Commentary

A6.710 Discovery—available information and the 'hypothetical officer'

Administration and compliance

A6.710 Discovery—available information and the 'hypothetical officer'

A6.710 Discovery—available information and the 'hypothetical officer'

Note that the commentary below refers only to the legislation as it applies to individuals, but unless otherwise stated, it can be assumed that it also applies to partnerships and companies.

The final protection (as referred to in A6.707) applies where, in shorthand terms, the taxpayer has made sufficient disclosure on his self-assessment return and HMRC has not opened an enquiry (or has completed an enquiry).
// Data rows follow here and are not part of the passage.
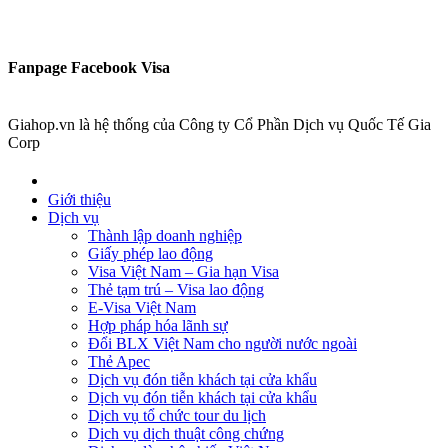
Fanpage Facebook Visa
Giahop.vn là hệ thống của Công ty Cổ Phần Dịch vụ Quốc Tế Gia
Corp
Giới thiệu
Dịch vụ
Thành lập doanh nghiệp
Giấy phép lao động
Visa Việt Nam – Gia hạn Visa
Thẻ tạm trú – Visa lao động
E-Visa Việt Nam
Hợp pháp hóa lãnh sự
Đổi BLX Việt Nam cho người nước ngoài
Thẻ Apec
Dịch vụ đón tiễn khách tại cửa khẩu
Dịch vụ đón tiễn khách tại cửa khẩu
Dịch vụ tổ chức tour du lịch
Dịch vụ dịch thuật công chứng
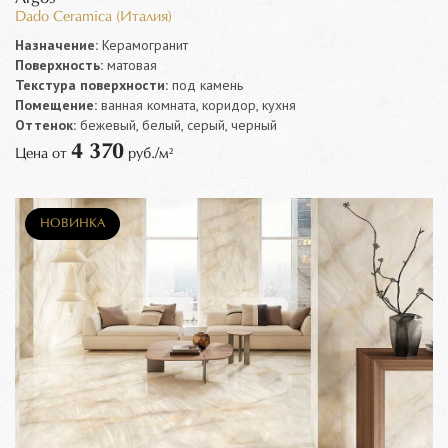
Dado Ceramica (Италия)
Назначение:
Керамогранит
Поверхность:
матовая
Текстура поверхности:
под камень
Помещение:
ванная комната, коридор, кухня
Оттенок:
бежевый, белый, серый, черный
4 370
Цена от
руб./м²
НОВИНКА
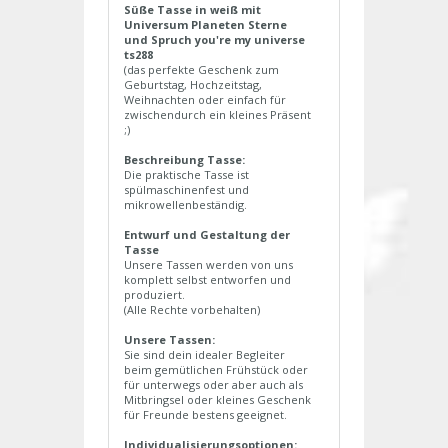
Süße Tasse in weiß mit
Universum Planeten Sterne
und Spruch you're my universe
ts288
(das perfekte Geschenk zum
Geburtstag, Hochzeitstag,
Weihnachten oder einfach für
zwischendurch ein kleines Präsent
;)
Beschreibung Tasse:
Die praktische Tasse ist
spülmaschinenfest und
mikrowellenbeständig.
Entwurf und Gestaltung der
Tasse
Unsere Tassen werden von uns
komplett selbst entworfen und
produziert.
(Alle Rechte vorbehalten)
Unsere Tassen:
Sie sind dein idealer Begleiter
beim gemütlichen Frühstück oder
für unterwegs oder aber auch als
Mitbringsel oder kleines Geschenk
für Freunde bestens geeignet.
Individualisierungsoptionen:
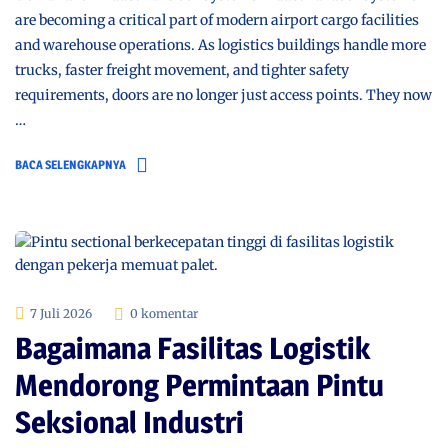
are becoming a critical part of modern airport cargo facilities
and warehouse operations. As logistics buildings handle more
trucks, faster freight movement, and tighter safety
requirements, doors are no longer just access points. They now
…
BACA SELENGKAPNYA
7 Juli 2026
0 komentar
Bagaimana Fasilitas Logistik
Mendorong Permintaan Pintu
Seksional Industri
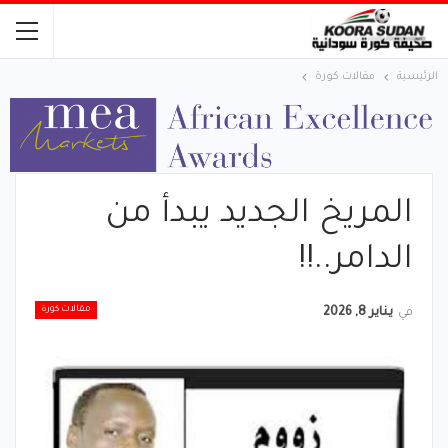
الرئيسية
مقالات كورة
المريخ الجديد يبدأ من
الدامر..!!
مقالات كورة
في
يناير 8, 2026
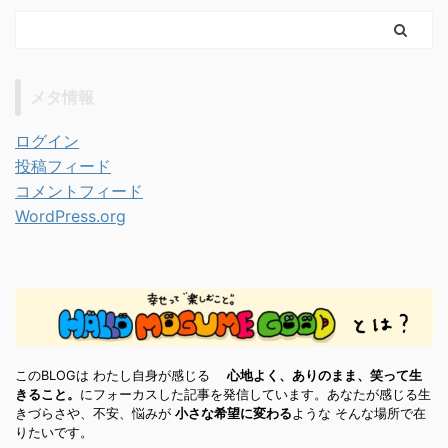
メタ情報
ログイン
投稿フィード
コメントフィード
WordPress.org
このBLOGは わたし自身が感じる
心地よく、ありのまま、笑って生
きること。
にフォーカスした記事を発信しています。あなたが感じる生
きづらさや、不安、悩みが
小さな希望に変わる
ような そんな場所で在
りたいです。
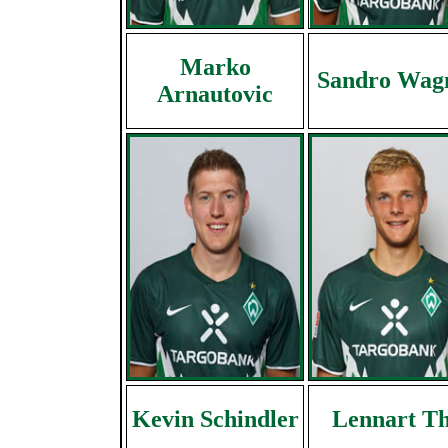
Marko
Sandro Wag
Arnautovic
Kevin Schindler
Lennart T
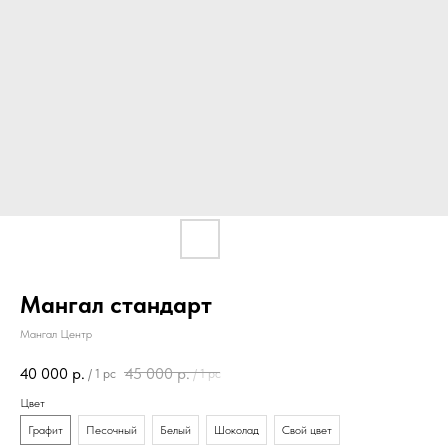
Мангал стандарт
Мангал Центр
40 000
р.
45 000
р.
/
1 pc
/
1 pc
Цвет
Графит
Песочный
Белый
Шоколад
Свой цвет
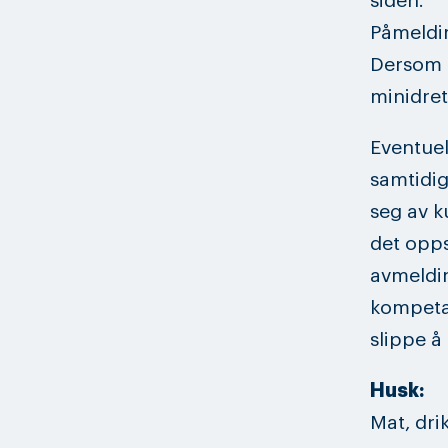
siden.
Påmeldin
Dersom p
minidret
Eventuel
samtidig
seg av k
det opps
avmeldin
kompeta
slippe å
Husk:
Mat, dri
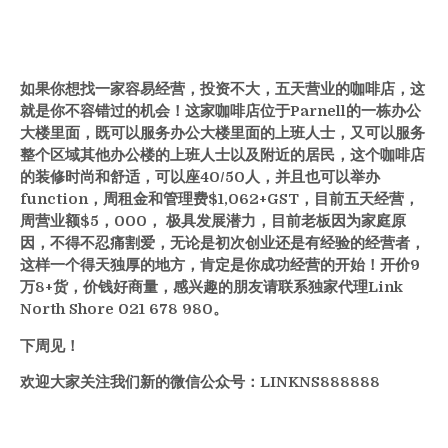
如果你想找一家容易经营，投资不大，五天营业的咖啡店，这
就是你不容错过的机会！这家咖啡店位于Parnell的一栋办公
大楼里面，既可以服务办公大楼里面的上班人士，又可以服务
整个区域其他办公楼的上班人士以及附近的居民，这个咖啡店
的装修时尚和舒适，可以座40/50人，并且也可以举办
function，周租金和管理费$1,062+GST，目前五天经营，
周营业额$5，000， 极具发展潜力，目前老板因为家庭原
因，不得不忍痛割爱，无论是初次创业还是有经验的经营者，
这样一个得天独厚的地方，肯定是你成功经营的开始！开价9
万8+货，价钱好商量，感兴趣的朋友请联系独家代理Link
North Shore 021 678 980。
下周见！
欢迎大家关注我们新的微信公众号：
LINKNS888888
This protection has in recent years produced a significant amount of litigation and its precise scope is the subject of considerable judicial debate.

The operative part of the protection is found in TMA 1970, s 29(5) which reads as follows:

'(5) The second condition is that at the time when an officer of the Board—

(a) ceased to be entitled to give notice of his intention to enquire into the taxpayer's return under section 8 or 8A of this Act in respect of the relevant year of assessment; or

(b) informed the taxpayer that he had completed his enquiries into that return,

the officer could not have been reasonably expected, on the basis of the information made available to him before that time, to be aware of the situation mentioned in subsection (1) above.'

This provision was, as discussed at A6.702, intended to preserve HMRC's practice in the pre-self-assessment era into the self-assessment regime by putting it onto a statutory footing. However, the precise scope of the protection has become a matter of considerable complexity.